DIRECTIVE: In your copy of the entries below, keep every word exactly and leave out all images.
__________
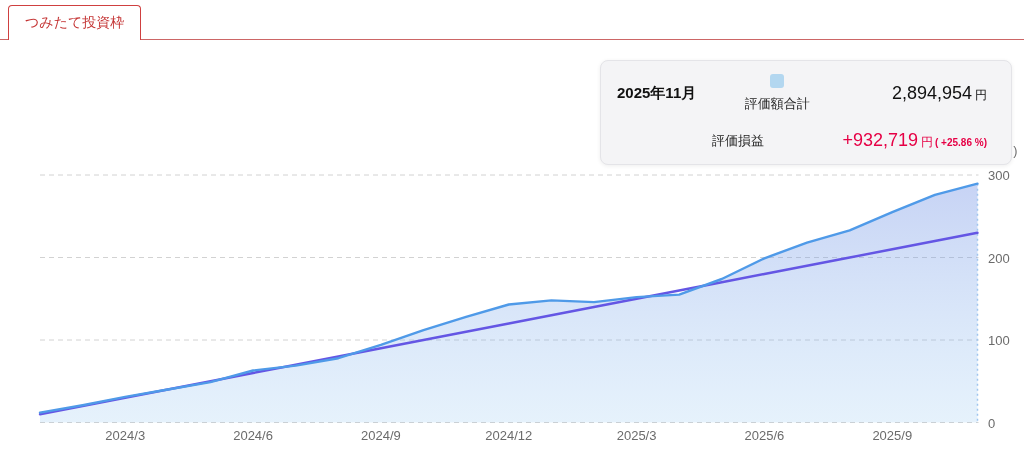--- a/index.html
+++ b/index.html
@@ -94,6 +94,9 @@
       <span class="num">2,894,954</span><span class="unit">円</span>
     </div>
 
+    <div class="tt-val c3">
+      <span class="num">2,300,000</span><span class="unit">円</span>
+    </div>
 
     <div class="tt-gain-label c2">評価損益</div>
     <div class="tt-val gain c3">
__________
FINISHED TASK:
--- a/index.html
+++ b/index.html
@@ -94,6 +94,9 @@
       <span class="num">2,894,954</span><span class="unit">円</span>
     </div>
 
+    <div class="tt-val c3">
+      <span class="num">2,300,000</span><span class="unit">円</span>
+    </div>
 
     <div class="tt-gain-label c2">評価損益</div>
     <div class="tt-val gain c3">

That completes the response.